● PASSAGE SHOWN

In [1]:
from sklearn.manifold import TSNE
from sklearn.decomposition import PCA
import torch
import numpy as np
import plotly.express as px

In [2]:
# Config
# embedding_location = "../outputs/vq_vae_v5.8/embeddings.pt"
# embedding_location = "../outputs/vq_vae_v5.8/encodings.pt"
embedding_location = "../outputs/convolutional_vae_v16.5/embeddings.pt"

In [3]:
checkpoint = torch.load(embedding_location)
embeddings = checkpoint['embeddings']
filenames = checkpoint['filenames']
pokemon_types = checkpoint['pokemon_types']
num_embeddings = embeddings.shape[0]
# embeddings = embeddings.reshape(num_embeddings, -1)
# embeddings = embeddings * 256

In [13]:
embeddings.shape

torch.Size([740, 256])

# 2D t-SNE

In [23]:
tsne = TSNE(n_components=2, init='pca', learning_rate='auto', verbose=1).fit_transform(embeddings)

[t-SNE] Computing 91 nearest neighbors...
[t-SNE] Indexed 740 samples in 0.001s...
[t-SNE] Computed neighbors for 740 samples in 0.032s...
[t-SNE] Computed conditional probabilities for sample 740 / 740
[t-SNE] Mean sigma: 3.907058



The PCA initialization in TSNE will change to have the standard deviation of PC1 equal to 1e-4 in 1.2. This will ensure better convergence.

● SUPPLIED INFORMATION
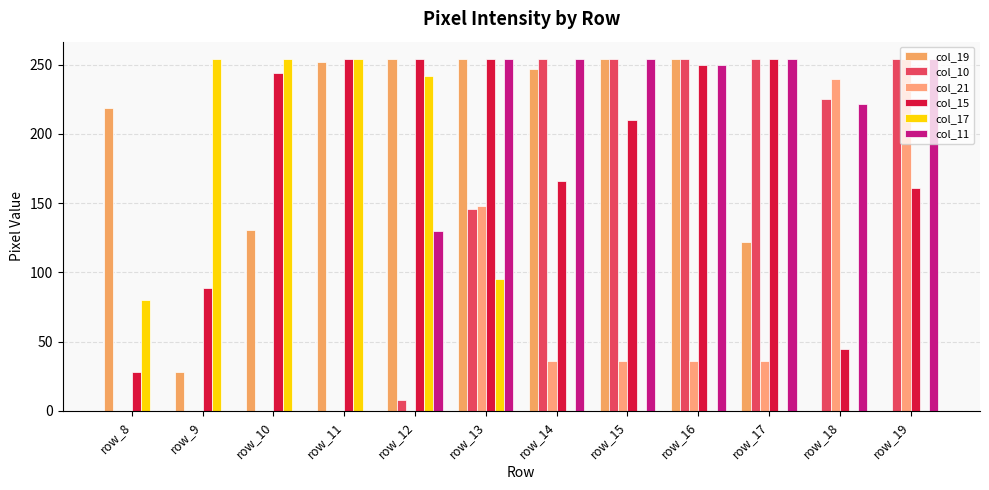

List the series in order of their peak value, highest first.

col_19, col_10, col_21, col_15, col_17, col_11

● EXERCISE OBJECTIVE
In the t-SNE notebook, how many nearest neighbors does the t-SNE log report computing?

● TASK SOLUTION
91